Yukarıda tarih ve numarası yazılı Bölge Adliye Mahkemesince verilen kararın müddeti içinde temyizen tetkiki davacı/alacaklı tarafından istenmesi üzerine bu işle ilgili dosya daireye gönderilmiş olup, dava dosyası için Tetkik Hakimi … tarafından düzenlenen rapor dinlendikten ve dosya içerisindeki tüm belgeler okunup incelendikten sonra işin gereği görüşülüp düşünüldü :
Asıl dava: alacaklının İİK’nin 99. maddesine dayalı istihkak iddiasının reddi talebine, birleşen dava ise; üçüncü kişinin İİK’nin 96 ve devamı maddelerine dayalı istihkak iddiasına ilişkindir. Mahkemece, üçüncü kişi şirket ile borçlu şirketin aynı katın muhtelif birimlerini kullandığı, mahcuzların üçüncü kişi ile borçlunun elinde haczedildiği, borçlu ve üçüncü kişi şirketin aynı iş kolunda faaliyet gösterdikleri, şirket yetkilileri arasında yakın akrabalık ilişkisi olduğu gerekçesi ile asıl davanın kabulü ile birleşen davanın reddine karar verilmiş, karar üçüncü kişi vekili ve davalı borçlular tarafından temyiz edilmiştir.
Yargıtay 8. Hukuk Dairesi’nin 7.5.2019 tarih, 2016/8866 Esas, 2019/4670 karar sayılı ilamı ile,haciz tutanağındaki beyanlar ve bilgiler göz önüne alındığında haczin No:152/2’de mi yoksa No:152/1’de mi gerçekleştirildiği konusunda çelişki olduğundan haczi uygulayan memur ile haciz mahallinde keşif yapılarak, haczin hangi adreste uygulandığının belirlenmesi ve buna göre İİK’nin 97/a maddesindeki mülkiyet karinesinin tespiti ile sonucuna göre karar verilmesi gerektiğinden bahisle bozma kararı verilmiştir. Mahkemece, bozma ilamına uyularak haczin 3. kişinin adresinde yapıldığı, mülkiyet karinesinin davalı 3. kişi lehine olduğu, alacaklının karinenin aksini ispat edemediği gerekçesi ile asıl davanın reddine, birleşen davanın kabulüne karar verilmiştir.
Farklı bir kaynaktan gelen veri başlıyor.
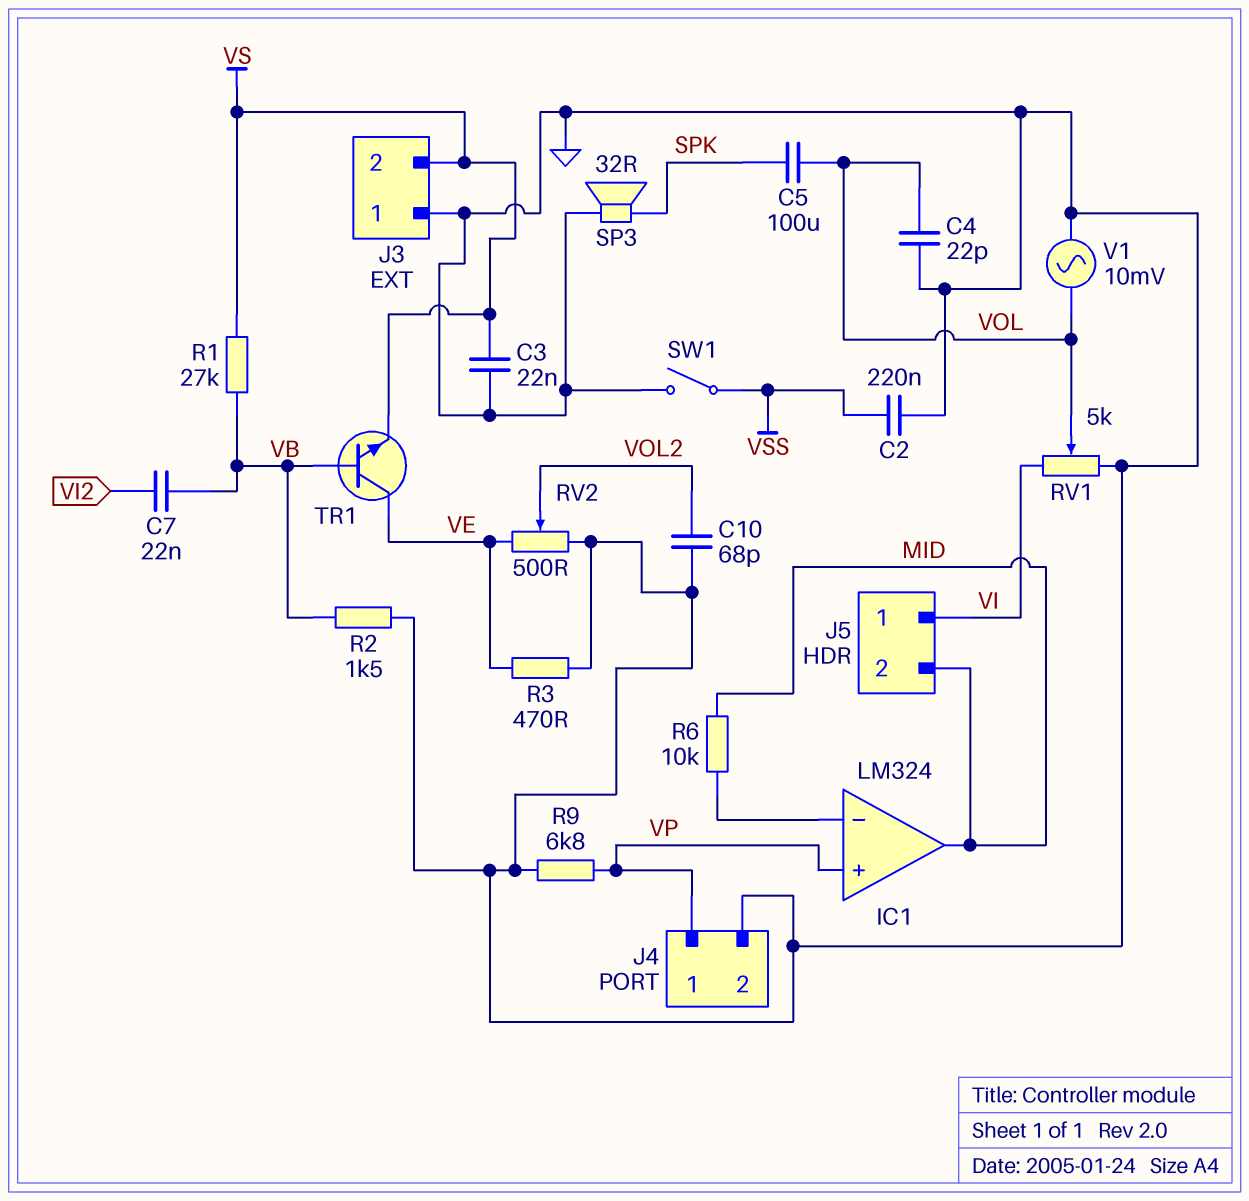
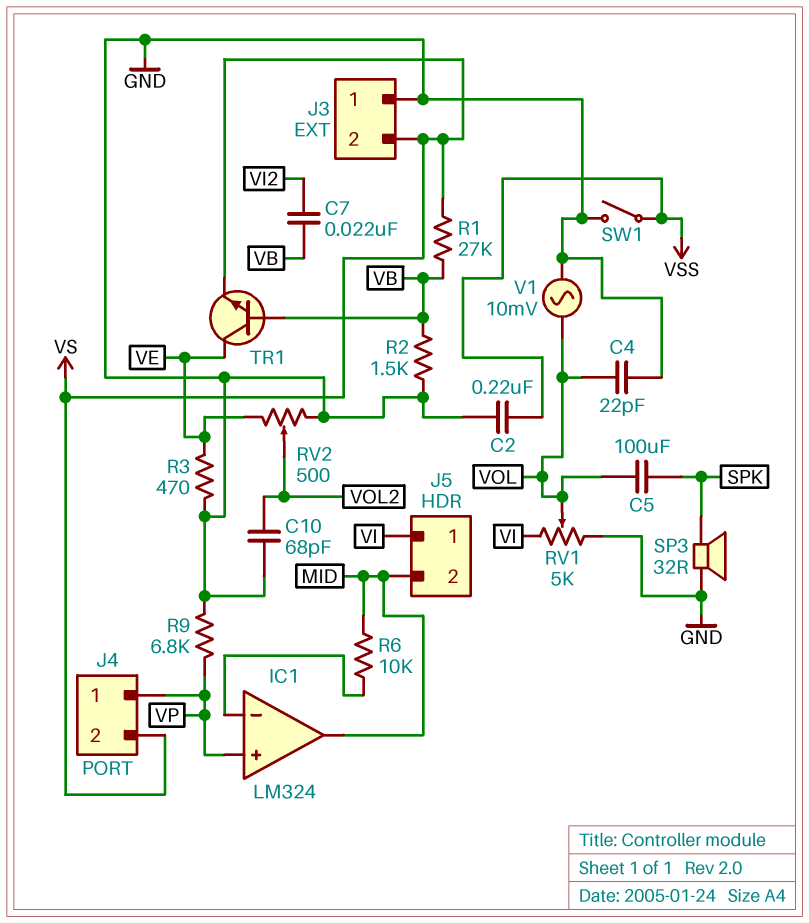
C3: 22nF (GND, VS) -> none
J4 pin 2: GND -> VS

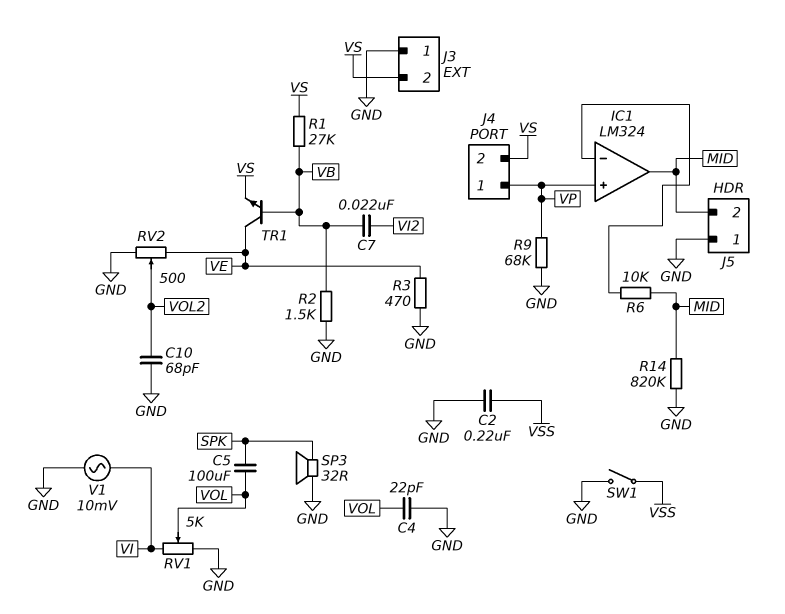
J5 pin 1: VI -> GND
R9: 6.8k (GND, VP) -> 68k (GND, VP)
R14: none -> 820k (GND, MID)
V1: AC 10mV (GND, VOL) -> AC 10mV (GND, VI)

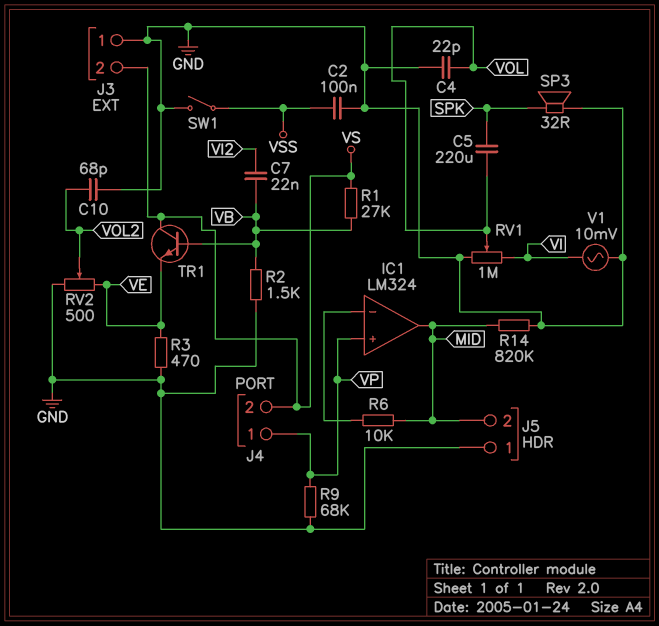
C2: 220nF (GND, VSS) -> 100nF (GND, VSS)
C5: 100uF (SPK, VOL) -> 220uF (SPK, VOL)
RV1: 5k (GND, VI, wiper VOL) -> 1M (GND, VI, wiper VOL)
TR1: NPN (B VB, C VE, E VS) -> NPN (B VB, C VS, E VE)

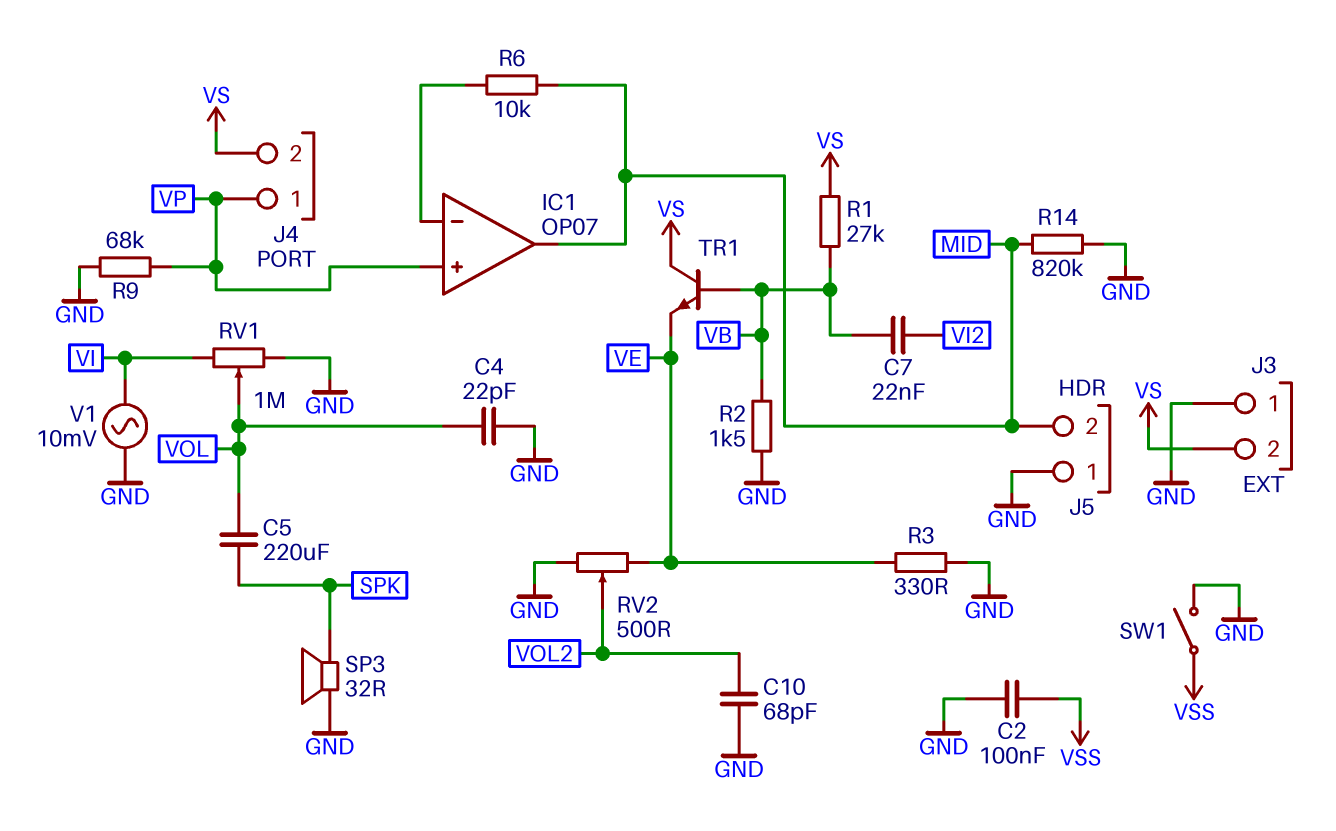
IC1: LM324 -> OP07
R3: 470 (GND, VE) -> 330 (GND, VE)

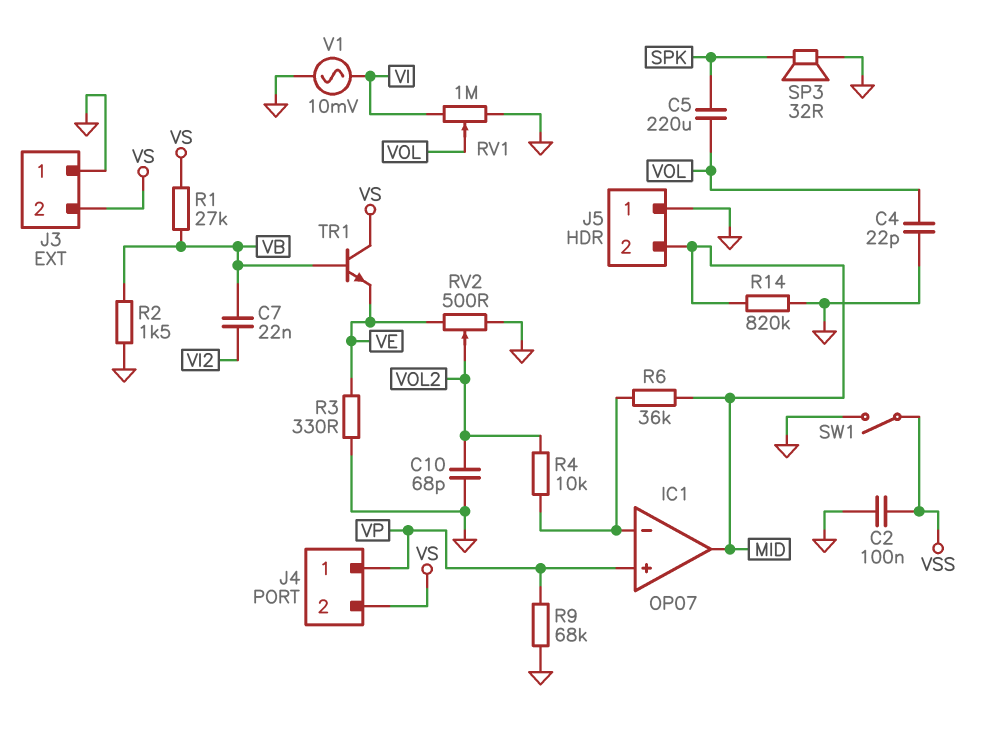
R4: none -> 10k (IC1/in-, VOL2)
R6: 10k (IC1/in-, MID) -> 36k (IC1/in-, MID)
1)Mahkemece 20.2.2023 tarihli ek karar ile, temyiz başvurusunun süresi içinde olmaması sebebiyle reddine karar verilmiş, ek karara karşı asıl davada davacı alacaklı vekili temyiz isteminde bulunmuştur.
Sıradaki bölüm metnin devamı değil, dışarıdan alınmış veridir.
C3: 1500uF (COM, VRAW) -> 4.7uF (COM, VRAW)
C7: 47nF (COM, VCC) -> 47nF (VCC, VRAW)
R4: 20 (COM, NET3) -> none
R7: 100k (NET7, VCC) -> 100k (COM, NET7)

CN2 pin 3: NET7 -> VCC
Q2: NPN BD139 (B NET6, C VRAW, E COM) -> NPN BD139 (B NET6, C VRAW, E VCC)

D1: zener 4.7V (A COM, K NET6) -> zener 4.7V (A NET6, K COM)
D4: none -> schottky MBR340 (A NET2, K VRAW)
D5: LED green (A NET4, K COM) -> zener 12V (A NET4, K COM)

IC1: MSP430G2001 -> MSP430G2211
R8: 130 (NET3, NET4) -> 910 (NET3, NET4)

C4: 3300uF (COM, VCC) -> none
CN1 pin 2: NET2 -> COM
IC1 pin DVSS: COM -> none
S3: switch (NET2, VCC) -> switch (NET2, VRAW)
Karar temyiz edene 08.02.2022 tarihinde tefhim edildiği halde temyiz dilekçesi belirli süre geçirildikten sonra, 20.02.2023 tarihinde verilip kaydettirilmiştir. Bu nedenle esasla ilgili ek karara ilişkin temyiz itirazlarının REDDİNE,
2)Asıl davada davacı alacaklı, aleyhine vekalet ücreti ve yargılama giderine hükmedildiğini gerekçeli kararın tebliği ile öğrenmiş olup, vekalet ücreti ve yargılama giderine yönelik temyizin süresinde olduğu anlaşıldığından ek kararının kaldırılmasına oybirliği ile karar verildikten sonra, temyiz incelemesine geçilmekle;

Davanın esasına yönelik karar verildiğine göre, karar tarihi itibarı ile yürürlükte bulunan Avukatlık Asgari Ücret Tarifesi uyarınca hacizli malların değeri ile asıl alacak miktarından hangisi az ise onun üzerinden hesaplanacak nispi vekâlet ücretine hükmedilmesi gerekir. Somut olayda, asıl ve birleşen davalarda asıl alacak, mahcuzun değeri ve harçlandırılan dava değeri de dikkate alınarak vekalet ücreti belirlenmesi gerekirken davalı taraf yararına hangi değer üzerinden hesaplandığı belli olmayacak şekilde vekalet ücretine hükmedilmesi doğru olmadığı gibi, asıl ve birleşen davalarda ayrı ayrı mahcuzun değeri ile asıl alacak miktarı dikkate alınarak hangisi az ise onun üzerinden nispi karar ve ilam harcına hükmedilmesi gerekirken fazla harca hükmedilmesi de bozmayı gerektirmiştir.
SONUÇ :
Yukarıda 2 no’lu bentte açıklanan nedenlerle mahkeme kararının İİK’nın 366 ve HUMK’nın 428. maddeleri uyarınca (BOZULMASINA), peşin alınan temyiz harcının istek halinde ilgiliye iadesine, ilamın tebliğinden itibaren 10 gün içinde karar düzeltme yolu açık olmak üzere, 06.12.2023 gününde oybirliğiyle karar verildi.